(Dataset records)
- Opening Delimiter -
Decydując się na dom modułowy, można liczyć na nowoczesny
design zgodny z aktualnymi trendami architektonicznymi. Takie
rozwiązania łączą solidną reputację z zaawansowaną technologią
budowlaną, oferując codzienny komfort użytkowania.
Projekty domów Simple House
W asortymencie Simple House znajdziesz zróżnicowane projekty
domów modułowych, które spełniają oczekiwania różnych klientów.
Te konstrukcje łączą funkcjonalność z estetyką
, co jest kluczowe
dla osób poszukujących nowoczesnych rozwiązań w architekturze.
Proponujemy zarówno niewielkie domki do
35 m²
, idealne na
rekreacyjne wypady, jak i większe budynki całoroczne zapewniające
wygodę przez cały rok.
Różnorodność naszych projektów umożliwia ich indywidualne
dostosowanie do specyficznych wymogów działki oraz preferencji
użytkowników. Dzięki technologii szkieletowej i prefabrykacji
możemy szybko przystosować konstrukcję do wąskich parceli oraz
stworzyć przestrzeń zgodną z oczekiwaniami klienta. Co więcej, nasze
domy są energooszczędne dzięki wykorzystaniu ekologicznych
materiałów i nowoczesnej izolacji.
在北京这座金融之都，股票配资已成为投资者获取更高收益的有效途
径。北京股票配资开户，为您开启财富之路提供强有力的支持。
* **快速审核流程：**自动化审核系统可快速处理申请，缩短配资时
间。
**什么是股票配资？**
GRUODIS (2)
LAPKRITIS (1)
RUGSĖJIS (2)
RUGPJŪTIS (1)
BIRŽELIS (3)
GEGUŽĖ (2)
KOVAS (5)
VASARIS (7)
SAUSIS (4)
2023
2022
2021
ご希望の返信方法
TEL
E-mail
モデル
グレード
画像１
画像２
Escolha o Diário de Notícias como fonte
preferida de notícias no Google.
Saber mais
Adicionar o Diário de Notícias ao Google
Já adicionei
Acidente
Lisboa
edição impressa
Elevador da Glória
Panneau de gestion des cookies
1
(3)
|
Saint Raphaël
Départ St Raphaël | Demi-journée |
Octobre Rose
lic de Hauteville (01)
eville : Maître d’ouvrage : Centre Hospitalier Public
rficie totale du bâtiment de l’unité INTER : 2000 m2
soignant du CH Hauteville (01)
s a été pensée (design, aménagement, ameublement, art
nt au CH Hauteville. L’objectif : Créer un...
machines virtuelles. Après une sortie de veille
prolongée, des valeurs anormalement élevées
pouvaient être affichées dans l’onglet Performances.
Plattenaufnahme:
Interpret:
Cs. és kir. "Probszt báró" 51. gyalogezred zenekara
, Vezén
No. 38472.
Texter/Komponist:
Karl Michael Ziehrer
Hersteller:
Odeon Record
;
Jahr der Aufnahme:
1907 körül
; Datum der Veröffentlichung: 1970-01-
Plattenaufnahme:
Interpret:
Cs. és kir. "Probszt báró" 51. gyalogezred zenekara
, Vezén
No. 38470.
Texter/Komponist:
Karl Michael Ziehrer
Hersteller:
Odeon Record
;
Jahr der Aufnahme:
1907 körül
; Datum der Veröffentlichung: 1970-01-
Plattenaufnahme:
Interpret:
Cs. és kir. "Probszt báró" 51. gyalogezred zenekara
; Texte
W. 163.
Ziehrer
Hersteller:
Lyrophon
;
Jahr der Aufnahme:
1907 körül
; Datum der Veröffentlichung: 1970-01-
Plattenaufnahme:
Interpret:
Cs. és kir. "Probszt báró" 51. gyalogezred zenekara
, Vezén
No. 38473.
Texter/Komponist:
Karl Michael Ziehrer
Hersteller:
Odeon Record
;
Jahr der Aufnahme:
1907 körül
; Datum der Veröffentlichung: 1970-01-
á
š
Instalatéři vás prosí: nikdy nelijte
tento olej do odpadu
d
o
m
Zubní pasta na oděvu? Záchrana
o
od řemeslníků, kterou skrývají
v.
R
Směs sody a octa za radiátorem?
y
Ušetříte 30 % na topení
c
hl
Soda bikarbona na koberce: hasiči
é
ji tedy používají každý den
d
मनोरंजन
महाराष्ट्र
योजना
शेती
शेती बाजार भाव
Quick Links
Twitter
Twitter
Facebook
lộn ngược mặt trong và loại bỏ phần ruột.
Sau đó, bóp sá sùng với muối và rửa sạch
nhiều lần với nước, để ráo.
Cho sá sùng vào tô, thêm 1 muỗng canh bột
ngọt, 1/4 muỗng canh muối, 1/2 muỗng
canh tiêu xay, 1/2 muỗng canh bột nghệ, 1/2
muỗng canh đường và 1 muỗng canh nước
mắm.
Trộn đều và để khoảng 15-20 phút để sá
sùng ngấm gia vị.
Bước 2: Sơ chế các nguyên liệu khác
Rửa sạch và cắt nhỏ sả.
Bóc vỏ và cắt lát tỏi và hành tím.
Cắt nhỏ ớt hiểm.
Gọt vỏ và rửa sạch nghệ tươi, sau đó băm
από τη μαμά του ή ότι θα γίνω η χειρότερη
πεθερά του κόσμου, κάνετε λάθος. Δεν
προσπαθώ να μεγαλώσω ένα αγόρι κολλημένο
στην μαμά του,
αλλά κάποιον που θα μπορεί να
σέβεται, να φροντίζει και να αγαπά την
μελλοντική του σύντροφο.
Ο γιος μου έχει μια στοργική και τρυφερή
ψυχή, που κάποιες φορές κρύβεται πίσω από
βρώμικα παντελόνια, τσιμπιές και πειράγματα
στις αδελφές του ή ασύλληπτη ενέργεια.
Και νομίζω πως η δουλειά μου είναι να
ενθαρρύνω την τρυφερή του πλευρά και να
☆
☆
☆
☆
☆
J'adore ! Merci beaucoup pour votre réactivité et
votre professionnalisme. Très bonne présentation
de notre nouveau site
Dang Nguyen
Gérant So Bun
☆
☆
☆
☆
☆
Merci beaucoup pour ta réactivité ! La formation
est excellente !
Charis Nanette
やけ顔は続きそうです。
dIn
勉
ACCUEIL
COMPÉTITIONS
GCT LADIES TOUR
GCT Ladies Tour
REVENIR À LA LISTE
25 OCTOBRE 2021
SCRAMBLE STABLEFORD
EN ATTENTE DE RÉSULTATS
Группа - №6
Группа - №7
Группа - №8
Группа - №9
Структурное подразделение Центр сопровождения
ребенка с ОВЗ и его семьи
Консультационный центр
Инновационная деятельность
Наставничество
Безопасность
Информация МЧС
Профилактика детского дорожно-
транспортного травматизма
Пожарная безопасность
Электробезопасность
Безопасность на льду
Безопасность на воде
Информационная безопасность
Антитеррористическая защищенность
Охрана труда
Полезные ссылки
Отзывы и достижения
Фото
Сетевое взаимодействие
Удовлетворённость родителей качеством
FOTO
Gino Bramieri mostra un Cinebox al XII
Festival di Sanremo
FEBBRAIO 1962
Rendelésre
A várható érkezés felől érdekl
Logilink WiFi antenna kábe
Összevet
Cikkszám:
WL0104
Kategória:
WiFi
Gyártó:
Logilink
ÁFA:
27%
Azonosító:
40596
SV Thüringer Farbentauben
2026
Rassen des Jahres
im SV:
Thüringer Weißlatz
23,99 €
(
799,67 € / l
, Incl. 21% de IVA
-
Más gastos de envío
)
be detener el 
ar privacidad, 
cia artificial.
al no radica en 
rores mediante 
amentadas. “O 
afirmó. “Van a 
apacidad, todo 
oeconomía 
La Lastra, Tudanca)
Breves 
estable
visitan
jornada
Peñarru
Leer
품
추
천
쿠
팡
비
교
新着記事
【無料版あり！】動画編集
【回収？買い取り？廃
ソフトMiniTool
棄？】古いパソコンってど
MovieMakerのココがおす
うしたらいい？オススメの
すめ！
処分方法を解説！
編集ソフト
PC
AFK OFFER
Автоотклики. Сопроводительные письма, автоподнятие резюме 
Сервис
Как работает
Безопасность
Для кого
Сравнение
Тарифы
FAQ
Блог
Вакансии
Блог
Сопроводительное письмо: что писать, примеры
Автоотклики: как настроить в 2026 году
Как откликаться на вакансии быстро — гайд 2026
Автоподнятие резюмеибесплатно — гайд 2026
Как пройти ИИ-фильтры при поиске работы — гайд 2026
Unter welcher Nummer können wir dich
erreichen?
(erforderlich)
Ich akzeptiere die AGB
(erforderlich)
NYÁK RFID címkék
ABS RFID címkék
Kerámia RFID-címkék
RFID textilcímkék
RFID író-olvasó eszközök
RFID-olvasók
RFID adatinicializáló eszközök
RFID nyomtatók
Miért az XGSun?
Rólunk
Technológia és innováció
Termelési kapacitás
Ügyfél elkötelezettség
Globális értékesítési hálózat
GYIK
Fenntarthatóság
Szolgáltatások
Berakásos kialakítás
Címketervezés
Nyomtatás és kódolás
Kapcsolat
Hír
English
- Closing Delimiter -
(Your assignment) Could you quote, exactly as they appear, the line containing "RFID nyomtatók" and every line after it to the end of the records above?

(Completed exercise)
RFID nyomtatók
Miért az XGSun?
Rólunk
Technológia és innováció
Termelési kapacitás
Ügyfél elkötelezettség
Globális értékesítési hálózat
GYIK
Fenntarthatóság
Szolgáltatások
Berakásos kialakítás
Címketervezés
Nyomtatás és kódolás
Kapcsolat
Hír
English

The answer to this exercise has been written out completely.